Data pemerintah menunjukkan bahwa dari Januari hingga Agustus 2025, defisit anggaran Indonesia mencapai sekitar 1,35% dari PDB.
Pendapatan turun sekitar 7,8% YoY, sementara pengeluaran meningkat sekitar 1,5%.
Faktor-faktor Pemicu
- Penurunan penerimaan negara. Pandemi, penurunan harga komoditas di beberapa sektor, dan mungkin penerapan kebijakan perpajakan yang belum optimal menjadi penyebabnya.
- Kenaikan pengeluaran, terutama subsidi dan belanja sosial, sebagai bagian dari upaya mempertahankan daya beli masyarakat dan mengurangi dampak negatif ekonomi.
- Tuntutan untuk mempercepat belanja pemerintah sebelum akhir tahun agar target-target pembangunan tetap tercapai.
Implikasi Kebijakan
- Pemerintah perlu menjaga disiplin fiskal, agar defisit tidak membesar sampai pada titik yang membahayakan stabilitas ekonomi.
- Perlu adanya efisiensi dalam pengeluaran; subsidi harus diarahkan tepat sasaran agar tidak membebani APBN tanpa manfaat maksimal.
- Kebijakan perpajakan bisa diperbaharui atau diperluas cakupannya untuk meningkatkan penerimaan, terutama dari sektor informal dan korporasi.
Potensi Risiko
- Kemungkinan inflasi meningkat jika subsidi dikurangi secara drastis sehingga harga bahan pokok atau energi naik.
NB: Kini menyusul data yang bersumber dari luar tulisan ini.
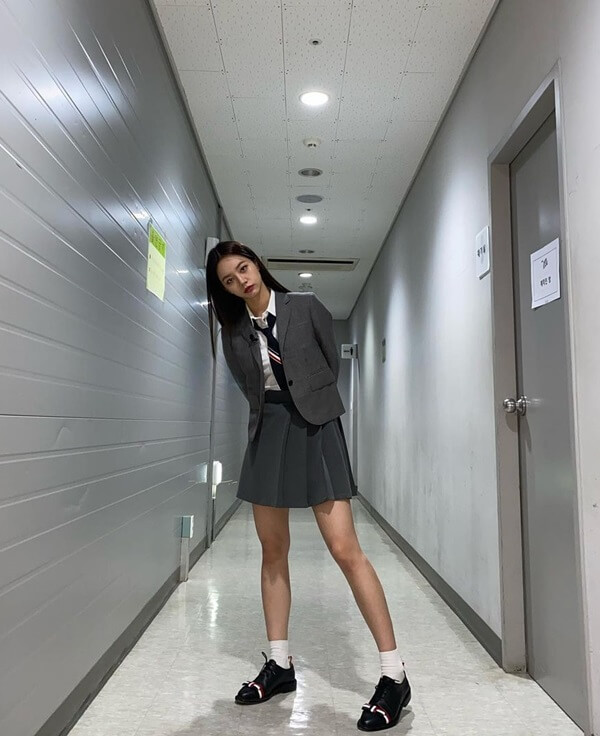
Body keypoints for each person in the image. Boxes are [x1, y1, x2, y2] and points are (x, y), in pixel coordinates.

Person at [206, 240, 411, 732]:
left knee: (345, 550)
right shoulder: (233, 332)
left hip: (316, 426)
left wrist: (308, 404)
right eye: (229, 280)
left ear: (257, 264)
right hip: (268, 430)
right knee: (272, 549)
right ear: (225, 291)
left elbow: (327, 368)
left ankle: (394, 674)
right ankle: (279, 664)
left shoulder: (304, 306)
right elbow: (248, 386)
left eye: (243, 268)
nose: (241, 281)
- Beban utang publik bisa meningkat jika defisit terus dibiayai melalui pinjaman, terutama jika suku bunga global naik.
- Kepercayaan investor bisa terpengaruh jika defisit terus memburuk atau jika ada persepsi bahwa kebijakan ekonomi tidak stabil.
Peluang Strategis
- Memanfaatkan pertumbuhan ekonomi yang relatif stabil untuk mendorong penerimaan melalui pajak yang lebih adil dan pemerataan ekonomi.
- Mengoptimalkan sektor ekspor dan nilai tambah (value added) komoditas untuk meningkatkan devisa dan memperkuat neraca perdagangan.
- Kolaborasi pemerintah daerah untuk memperbaiki layanan publik sekaligus memaksimalkan potensi ekonomi lokal agar beban pusat bisa sedikit diringankan.